Haciendo una larga lista de las cuantiosas virtudes de Cabrera Infante, a quien dos de los comensales habían leído, se me ocurrió recordar su capacidad camaleónica para escribir metido en los zapatos de cualquiera, como lo hiciera al estilo Borges, Carpentier o Lezama Lima en Tres tristes tigres, sin contar el hecho que cambió su vida a los 19 años cuando escribió una parodia de El señor presidente de Miguel Ángel Asturias, la llevó a la revista Bohemia y, para su sorpresa, la revista la publicó. De modo que todo nació con una imitación, que es un modo alto y pueril de empezar. Y fue allí donde mis dinner friends objetaron que a la hora de imitar había alguien que superaba con creces al gran Caín, y su nombre era y sigue siendo el de Conrado Nalé Roxlo, autor, entre muchas otras cosas, de Antología apócrifa y su sucedáneo, Nueva antología apócrifa, el primero de 1943 y el segundo de 1969.

Y como hace cualquier persona curiosa, allí, en ese preciso momento, gracias a la buena idea de Marcos Galperin, estaba comprando las dos antologías, que acabo de devorar maravillado, o mejor, subyugado y arrepentido, y un poco avergonzado también por andar admirando por ahí a cualquier imitador de medio pelo cuando en un tiempo suelto por las praderas de la lírica un imitador ejemplar, irrompible y soberbio. 

El propio Nalé Roxlo lo advierte en una especie de nota al lector: ninguno de los “entretenimientos” (así los llama) fue escrito con el modelo a la vista: son más bien la estilización del recuerdo dejado por las lejanas lecturas, algunas de la adolescencia, de escritores tan disímiles como Unamuno, Góngora, Bernard Shaw, Dickens, Dumas padre, Neruda, Heine, Borges, Baudelaire, Twain, Joyce, Wilde, Huysmans, Dostoievski, Lugones, Arlt y tantos más. El virtuosismo imitador llega al punto que a veces consignar el nombre del imitado es ocioso y redundante (decir “ocioso y redundante” es ocioso y redundante, pero fue hecho a propósito). Cuando dice: “La metamorfosis tiene antelaciones clásicas.

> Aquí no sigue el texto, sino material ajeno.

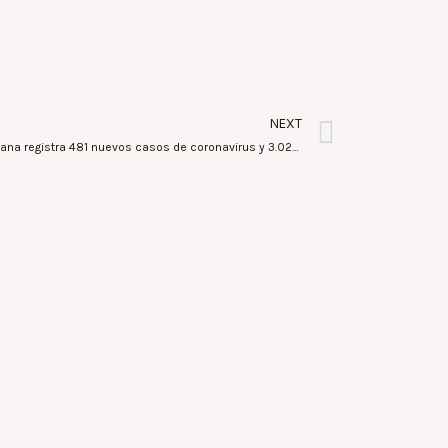
NEXT
16Noviembre2020/La Comunitat Valenciana registra 481 nuevos casos de coronavirus y 3.028 altas hospitalarias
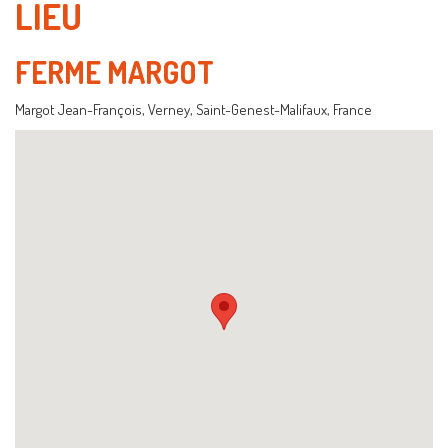
LIEU
FERME MARGOT
Margot Jean-François, Verney, Saint-Genest-Malifaux, France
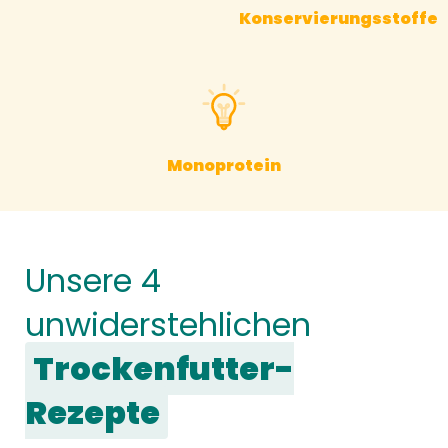
Konservierungsstoffe
Monoprotein
Unsere 4
unwiderstehlichen
Trockenfutter-
Rezepte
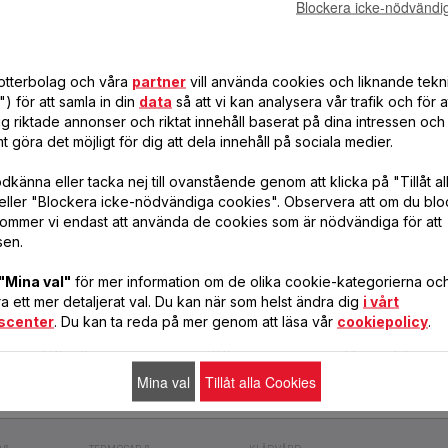
Blockera icke-nödvändi
0 år sedan. 1954, följde Marc Grégoire sin frus, Colette Grégoire, råd och a
nnor. Resultatet var enastående! Två år senare grundades Tefal för att pr
dotterbolag och våra
partner
vill använda cookies och liknande tekn
vationer som gör skillnad i ditt liv.
) för att samla in din
data
så att vi kan analysera vår trafik och för 
g riktade annonser och riktat innehåll baserat på dina intressen och 
t göra det möjligt för dig att dela innehåll på sociala medier.
känna eller tacka nej till ovanstående genom att klicka på "Tillåt al
eller "Blockera icke-nödvändiga cookies". Observera att om du blo
ommer vi endast att använda de cookies som är nödvändiga för att
sen.
"Mina val"
för mer information om de olika cookie-kategorierna och 
 ett mer detaljerat val. Du kan när som helst ändra dig
i vårt
SERVICECENTER
INSTRUKTIONS
VANLIGA
scenter
. Du kan ta reda på mer genom att läsa vår
cookiepolicy
.
MANUALER
FRÅGOR
Hitta ett
Hitta
Få svar på dina
servicecenter
bruksanvisningen
frågor
Mina val
Tillåt alla Cookies
till din Tefal-produkt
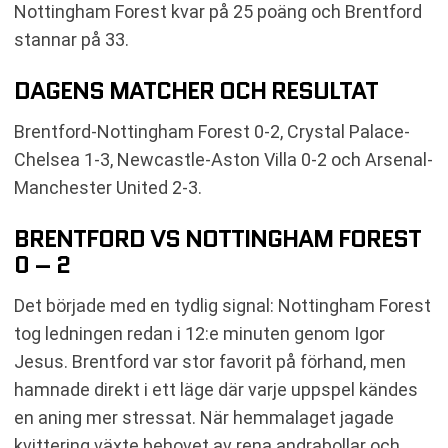
Nottingham Forest kvar på 25 poäng och Brentford
stannar på 33.
DAGENS MATCHER OCH RESULTAT
Brentford-Nottingham Forest 0-2, Crystal Palace-
Chelsea 1-3, Newcastle-Aston Villa 0-2 och Arsenal-
Manchester United 2-3.
BRENTFORD VS NOTTINGHAM FOREST
0 – 2
Det började med en tydlig signal: Nottingham Forest
tog ledningen redan i 12:e minuten genom Igor
Jesus. Brentford var stor favorit på förhand, men
hamnade direkt i ett läge där varje uppspel kändes
en aning mer stressat. När hemmalaget jagade
kvittering växte behovet av rena andrabollar och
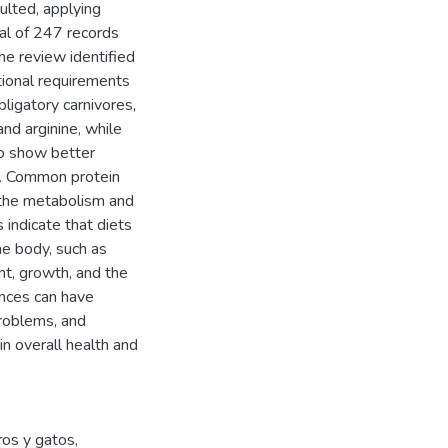
lted, applying
tal of 247 records
The review identified
tional requirements
bligatory carnivores,
and arginine, while
so show better
in. Common protein
on the metabolism and
 indicate that diets
he body, such as
t, growth, and the
ances can have
problems, and
in overall health and
ros y gatos,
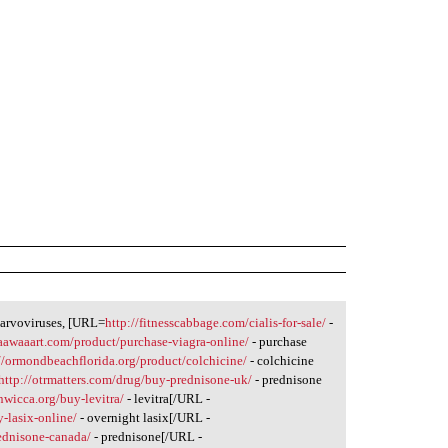
parvoviruses, [URL=
http://fitnesscabbage.com/cialis-for-sale/
-
/aawaaart.com/product/purchase-viagra-online/
- purchase
//ormondbeachflorida.org/product/colchicine/
- colchicine
http://otrmatters.com/drug/buy-prednisone-uk/
- prednisone
anwicca.org/buy-levitra/
- levitra[/URL -
-lasix-online/
- overnight lasix[/URL -
ednisone-canada/
- prednisone[/URL -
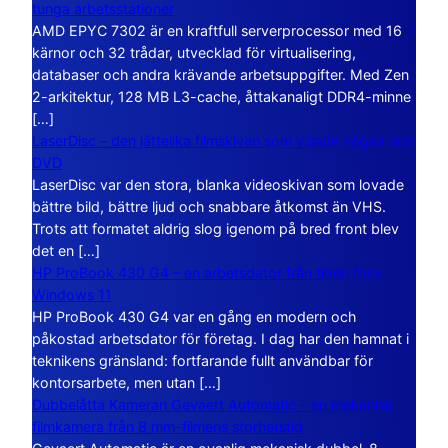
tunga arbetsstationer
AMD EPYC 7302 är en kraftfull serverprocessor med 16
kärnor och 32 trådar, utvecklad för virtualisering,
databaser och andra krävande arbetsuppgifter. Med Zen
2-arkitektur, 128 MB L3-cache, åttakanaligt DDR4-minne
[…]
LaserDisc – den jättelika filmskivan som visade vägen mot
DVD
LaserDisc var den stora, blanka videoskivan som lovade
bättre bild, bättre ljud och snabbare åtkomst än VHS.
Trots att formatet aldrig slog igenom på bred front blev
det en […]
HP ProBook 430 G4 – en arbetsdator från tiden före
Windows 11
HP ProBook 430 G4 var en gång en modern och
påkostad arbetsdator för företag. I dag har den hamnat i
teknikens gränsland: fortfarande fullt användbar för
kontorsarbete, men utan […]
Dubbelåtta Kameran Gevaert Automatic – en mekanisk
filmkamera från 8 mm-filmens storhetstid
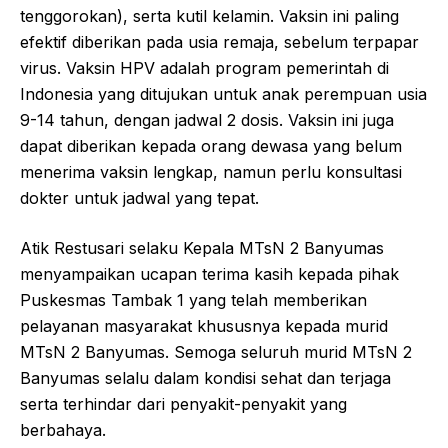
tenggorokan), serta kutil kelamin. Vaksin ini paling
efektif diberikan pada usia remaja, sebelum terpapar
virus. Vaksin HPV adalah program pemerintah di
Indonesia yang ditujukan untuk anak perempuan usia
9-14 tahun, dengan jadwal 2 dosis. Vaksin ini juga
dapat diberikan kepada orang dewasa yang belum
menerima vaksin lengkap, namun perlu konsultasi
dokter untuk jadwal yang tepat.
Atik Restusari selaku Kepala MTsN 2 Banyumas
menyampaikan ucapan terima kasih kepada pihak
Puskesmas Tambak 1 yang telah memberikan
pelayanan masyarakat khususnya kepada murid
MTsN 2 Banyumas. Semoga seluruh murid MTsN 2
Banyumas selalu dalam kondisi sehat dan terjaga
serta terhindar dari penyakit-penyakit yang
berbahaya.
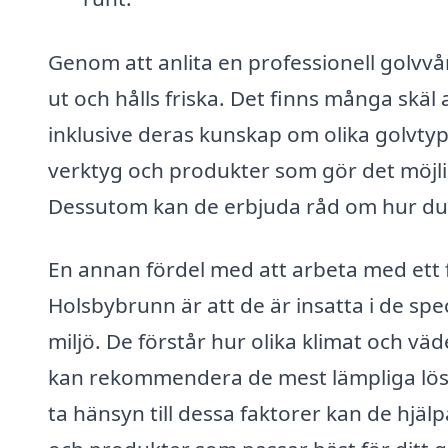
Genom att anlita en professionell golvvårds
ut och hålls friska. Det finns många skäl 
inklusive deras kunskap om olika golvtyp
verktyg och produkter som gör det möjlig
Dessutom kan de erbjuda råd om hur du 
En annan fördel med att arbeta med ett f
Holsbybrunn är att de är insatta i de sp
miljö. De förstår hur olika klimat och v
kan rekommendera de mest lämpliga lösni
ta hänsyn till dessa faktorer kan de hjälp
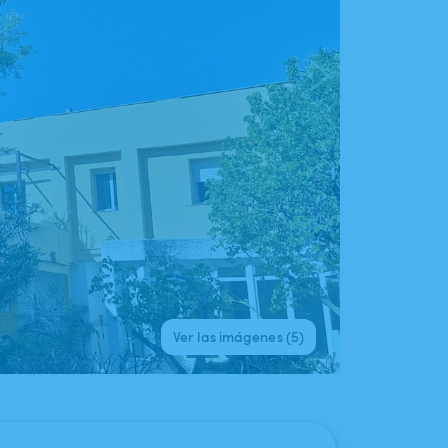
Ver las imágenes (5)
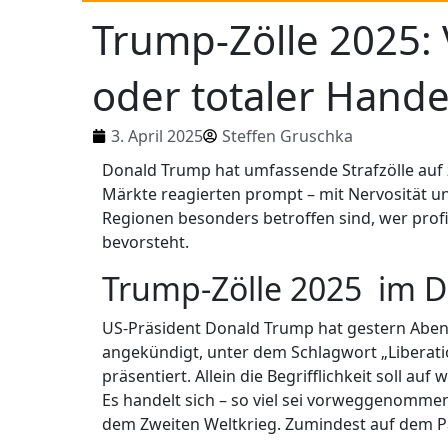
Trump-Zölle 2025:
oder totaler Hande
3. April 2025
Steffen Gruschka
Donald Trump hat umfassende Strafzölle auf z
Märkte reagierten prompt – mit Nervosität u
Regionen besonders betroffen sind, wer profi
bevorsteht.
Trump-Zölle 2025 im D
US-Präsident Donald Trump hat gestern Aben
angekündigt, unter dem Schlagwort „Liberati
präsentiert. Allein die Begrifflichkeit soll au
Es handelt sich – so viel sei vorweggenomme
dem Zweiten Weltkrieg. Zumindest auf dem P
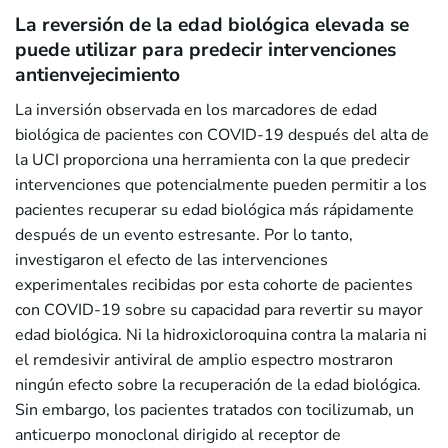
La reversión de la edad biológica elevada se
puede utilizar para predecir intervenciones
antienvejecimiento
La inversión observada en los marcadores de edad
biológica de pacientes con COVID-19 después del alta de
la UCI proporciona una herramienta con la que predecir
intervenciones que potencialmente pueden permitir a los
pacientes recuperar su edad biológica más rápidamente
después de un evento estresante. Por lo tanto,
investigaron el efecto de las intervenciones
experimentales recibidas por esta cohorte de pacientes
con COVID-19 sobre su capacidad para revertir su mayor
edad biológica. Ni la hidroxicloroquina contra la malaria ni
el remdesivir antiviral de amplio espectro mostraron
ningún efecto sobre la recuperación de la edad biológica.
Sin embargo, los pacientes tratados con tocilizumab, un
anticuerpo monoclonal dirigido al receptor de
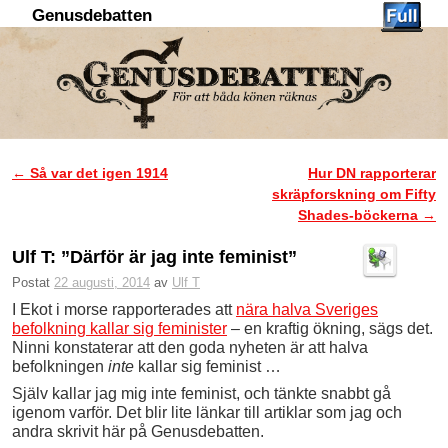
Genusdebatten
Hoppa till huvudinnehåll
Hoppa till sekundärt innehåll
←
Så var det igen 1914
Hur DN rapporterar
Inläggsnavigering
skräpforskning om Fifty
Shades-böckerna
→
Ulf T: ”Därför är jag inte feminist”
Postat
22 augusti, 2014
av
Ulf T
I Ekot i morse rapporterades att
nära halva Sveriges
befolkning kallar sig feminister
– en kraftig ökning, sägs det.
Ninni konstaterar att den goda nyheten är att halva
befolkningen
inte
kallar sig feminist …
Själv kallar jag mig inte feminist, och tänkte snabbt gå
igenom varför. Det blir lite länkar till artiklar som jag och
andra skrivit här på Genusdebatten.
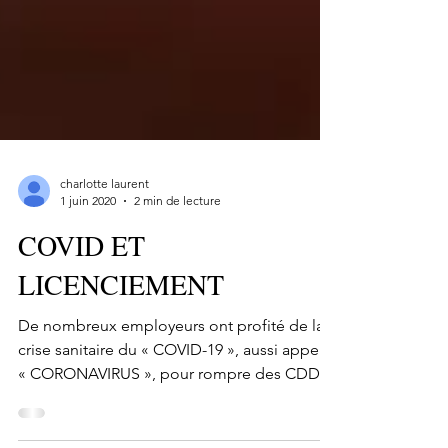
charlotte laurent
1 juin 2020
2 min de lecture
COVID ET
LICENCIEMENT
De nombreux employeurs ont profité de la
crise sanitaire du « COVID-19 », aussi appelé
« CORONAVIRUS », pour rompre des CDD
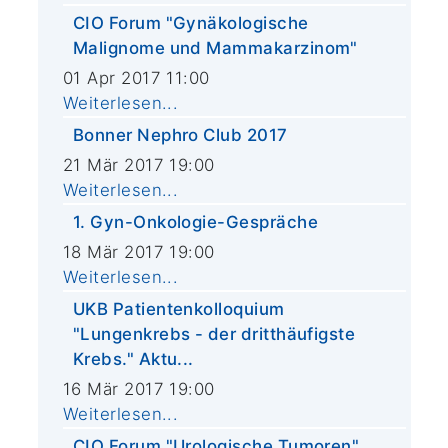
CIO Forum "Gynäkologische
Malignome und Mammakarzinom"
01 Apr 2017 11:00
Weiterlesen...
Bonner Nephro Club 2017
21 Mär 2017 19:00
Weiterlesen...
1. Gyn-Onkologie-Gespräche
18 Mär 2017 19:00
Weiterlesen...
UKB Patientenkolloquium
"Lungenkrebs - der dritthäufigste
Krebs." Aktu...
16 Mär 2017 19:00
Weiterlesen...
CIO Forum "Urologische Tumoren"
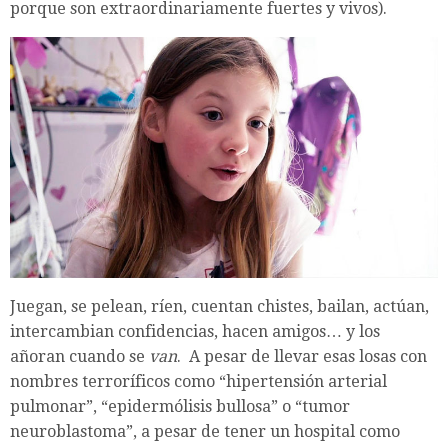
porque son extraordinariamente fuertes y vivos).
Juegan, se pelean, ríen, cuentan chistes, bailan, actúan,
intercambian confidencias, hacen amigos… y los
añoran cuando se
van
. A pesar de llevar esas losas con
nombres terroríficos como “hipertensión arterial
pulmonar”, “epidermólisis bullosa” o “tumor
neuroblastoma”, a pesar de tener un hospital como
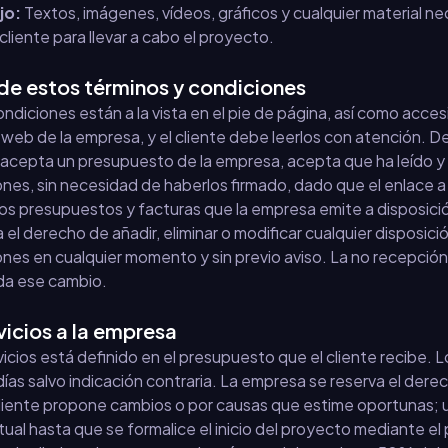
jo:
Textos, imágenes, vídeos, gráficos y cualquier material ne
 cliente para llevar a cabo el proyecto.
de estos términos y condiciones
ndiciones están a la vista en el pie de página, así como acce
eb de la empresa, y el cliente debe leerlos con atención. 
te acepta un presupuesto de la empresa, acepta que ha leído 
ones, sin necesidad de haberlos firmado, dado que el enlace 
os presupuestos y facturas que la empresa emite a disposición
el derecho de añadir, eliminar o modificar cualquier disposici
ones en cualquier momento y sin previo aviso. La no recepción
ida ese cambio.
vicios a la empresa
rvicios está definido en el presupuesto que el cliente recibe.
días salvo indicación contraria. La empresa se reserva el derec
cliente propone cambios o por causas que estime oportunas;
tual hasta que se formalice el inicio del proyecto mediante el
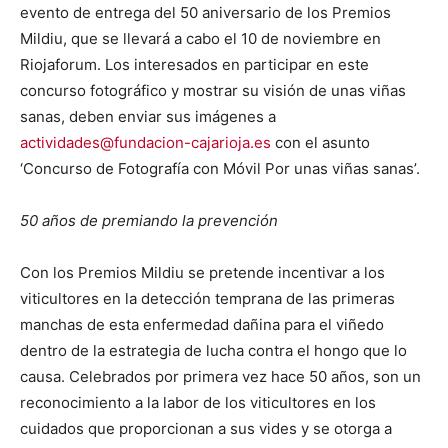
evento de entrega del 50 aniversario de los Premios
Mildiu, que se llevará a cabo el 10 de noviembre en
Riojaforum. Los interesados en participar en este
concurso fotográfico y mostrar su visión de unas viñas
sanas, deben enviar sus imágenes a
actividades@fundacion-cajarioja.es
con el asunto
‘Concurso de Fotografía con Móvil Por unas viñas sanas’.
50 años de premiando la prevención
Con los Premios Mildiu se pretende incentivar a los
viticultores en la detección temprana de las primeras
manchas de esta enfermedad dañina para el viñedo
dentro de la estrategia de lucha contra el hongo que lo
causa. Celebrados por primera vez hace 50 años, son un
reconocimiento a la labor de los viticultores en los
cuidados que proporcionan a sus vides y se otorga a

Asevera Cayo Cornelio Tácito (Anales, libro XVII. Edición erzeviriana de Gronovio, Amsterdam, 1672) que los jovencitos romanos, al abandonar la pueril toga pretexta, afectaban jactanciosas y prepotentes virilidades”, está de más aclarar que el apelado es Borges, porque pocos pueden dar cuenta de bibliografía innecesaria con mayor pedantería. 

Conrado Nalé Roxlo, más humilde y tres años más anciano que el ahora indiscutible escritor nacional (cuando esas imitaciones fueron escritas, Borges era solo un escritor más, cosa que sigue siendo, aunque pretendamos que sea más que eso, como si la categoría “un escritor más” no fuese lo suficientemente superior a la de “un escritor menos”), goza del privilegio que otorga saberse maestro en el arte de imitar voces, y al mismo tiempo mira, con desprecio sutil, desde arriba, a otro imitador, que es lo que Borges, cuyo espectro es menos variado, original y ruidoso, resulta ser a fin de cuentas. ¿O hay alguien por ahí que piensa todavía que Borges es el inventor de algo? 

De acuerdo, Nalé Roxlo tampoco inventó la imitación, pero parece haberla llevado a un grado artístico inalcanzable. Y eso lo hace un arte elevado.